In the Classroom: Pedagogy to Activate Student Voices
“We need to give students the ability to activate their own voice, to speak up, and create spaces for them to solve problems that we may not be able to see as adults.”
As far as the election is concerned, I’ve always felt that we were having to do the work regardless. There was always a sense of creating a path for equity, for access for true integration, for true understanding of what the work needed to be for all of us in our schools and in our democracy. What the election result highlighted for me, however, is that we definitely need to create broader senses of coalition among many different peoples, whether they be Native American people at Standing Rock, or the Black Lives Matter Movement or our Dreamers – anyone who has been disenfranchised. These are the folks who we need to start building coalitions with, because we need to create a government that suggests that everyone is included, not just for a small percentage, but for every single body in America.
Importance of student voices
Some of the things that I think need to happen as a result of this election is giving students the ability to activate their own voice, to speak up, and create spaces for them to solve problems that we may not be able to see as adults. The thing about adults is that we do suffer from what I call a “severe case of adultism,” where we often feel like we have to be the only ones who have the solutions, instead of trying to develop people intergenerationally to be able to lead and to work within our communities, so we can truly create a space that is for us, by us, about us. That matters a lot in terms of trying to build broader coalitions not just across racial groups, but also along intergenerational groups.
I also believe that we need to concentrate not just on policy for our public schools, but also on pedagogy. The way that we interact with our students and build relationships – not just through the social-emotional piece, though that’s a big component, but also through academics. We have to make sure that all of our students can find ways to learn, and the ways that they learn best, and have a path towards their own successes – help them develop their own channels for being successful in their own ways.
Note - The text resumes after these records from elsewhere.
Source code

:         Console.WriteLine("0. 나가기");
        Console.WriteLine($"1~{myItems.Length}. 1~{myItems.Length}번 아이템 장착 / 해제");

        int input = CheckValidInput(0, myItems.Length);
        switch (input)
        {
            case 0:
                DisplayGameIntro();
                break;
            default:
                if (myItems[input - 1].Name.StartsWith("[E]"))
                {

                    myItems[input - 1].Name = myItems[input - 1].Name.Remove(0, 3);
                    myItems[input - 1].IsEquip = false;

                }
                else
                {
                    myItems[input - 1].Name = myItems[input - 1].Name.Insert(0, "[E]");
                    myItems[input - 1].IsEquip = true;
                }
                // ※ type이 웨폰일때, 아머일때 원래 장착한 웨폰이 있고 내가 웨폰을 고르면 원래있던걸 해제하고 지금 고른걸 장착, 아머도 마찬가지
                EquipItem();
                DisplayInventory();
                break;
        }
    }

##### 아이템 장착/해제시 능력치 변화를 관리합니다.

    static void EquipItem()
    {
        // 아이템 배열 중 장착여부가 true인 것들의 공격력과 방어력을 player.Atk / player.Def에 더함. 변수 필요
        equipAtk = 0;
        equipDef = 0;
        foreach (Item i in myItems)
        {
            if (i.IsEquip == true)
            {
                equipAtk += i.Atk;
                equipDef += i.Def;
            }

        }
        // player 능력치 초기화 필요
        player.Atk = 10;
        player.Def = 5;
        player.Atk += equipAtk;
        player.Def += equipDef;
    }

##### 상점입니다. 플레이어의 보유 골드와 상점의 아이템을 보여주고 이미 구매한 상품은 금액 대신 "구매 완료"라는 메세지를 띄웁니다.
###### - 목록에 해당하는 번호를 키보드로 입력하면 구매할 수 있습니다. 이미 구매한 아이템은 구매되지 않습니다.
I think for many of the students who I have been blessed to serve – that includes English language learners, that includes my Muslim students, that includes even the Polish and Irish students who I’ve taught who hear the anti-immigration, xenophobic rhetoric – they don’t necessarily feel like America is theirs. So, in my classroom, we have to have the conversation around what it means to be a full participant in this republic, in this democracy.
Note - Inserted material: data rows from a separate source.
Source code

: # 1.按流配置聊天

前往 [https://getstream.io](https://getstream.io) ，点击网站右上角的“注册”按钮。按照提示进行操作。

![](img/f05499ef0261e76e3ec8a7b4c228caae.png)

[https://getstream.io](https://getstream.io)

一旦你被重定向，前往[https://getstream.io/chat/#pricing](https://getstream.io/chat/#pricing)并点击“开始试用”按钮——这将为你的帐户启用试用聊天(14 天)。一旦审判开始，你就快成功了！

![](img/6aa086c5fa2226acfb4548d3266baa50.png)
I had a myriad of interactions on November 9. There was a class, 702, that is a hodgepodge of different backgrounds and cultures – Central and South American students, from Mexico, from all over the place, all over the continent of Africa. So, I have a few folks who are Muslim, Christian, et cetera. On that day, we had to have a simmer-down of different content conversations, because it really became more about what the devastation might have felt like to their brothers, to their sisters, to their parents, whether immigration statuses were threatened now.
Of course, two weeks prior to that, I had a conversation in that particular class, and that class was the first class that said, “We don’t like this candidate because he’s racist; he’s sexist; he is xenophobic; he’s got all these issues with Muslims. They were more ready to point those issues out than mainstream media at times is. And when you have a situation like that, it’s like – yes, the children are alright. They’re going to be fine, because they’re activated in that way. But then to see that someone like that could then be elected says a lot about how my students then see America at large. Like, they have this awakening now, and we have not yet pushed back against all those things that isolate and disenfranchise our least empowered students. And that’s a problem.
Complexity of local issues
I think when you look at America at large, I believe that two-thirds of the State Houses are how Republican, and all of the governors are White. So, when students are looking at the statehouses, they’re like, “Oh snap! How can I feel included in this?” And then we also have to understand too with the electoral map, that whether that urban district is heavily populated or not can determine a blue state. So, New York State wouldn’t be as blue without places like New York City, Syracuse, Buffalo and Albany. Without those big urban districts, unfortunately, the rest of the state is red. So, that’s when things get really complicated, and then you have to have the conversation how our Republic was founded. It gets more complicated than just saying red or blue and numbers of electoral votes, et cetera. The down-ticket elections also matter, and really we have great opportunities to activate – because the mayors, the state representatives, they’re the ones who get access immediately and they get to be our proponents if you know how to organize well, and get our issues to the floor.
Space for activism and hope
My students give me hope on a daily basis, because they’re a lot more in tune and a lot more frank than a lot of adults are. Because adults – we have these things that hold us back: bills, taxes, our families that we have to take care of. And that often makes us a little bit more conservative and less activist than the kids would be. Versus kids, they would just say, “This is what we’re doing now. I believe in this and we’re going to make this happen. And all I need is for adults to either support me or get out the way.”
But then I also think about the adults who are still doing this work, people who have been doing this work for ages and keep plugging away, my colleagues who are constantly pushing the agenda of trying to rehumanize our kids and work within the most difficult places to help our kids get better at what they do.
So, I just think overall there is a space for movement, for constantly moving people towards building broader coalitions of people who are concerned about what’s happening in this country. So, that gives me hope on a daily basis – having this conversation with folks.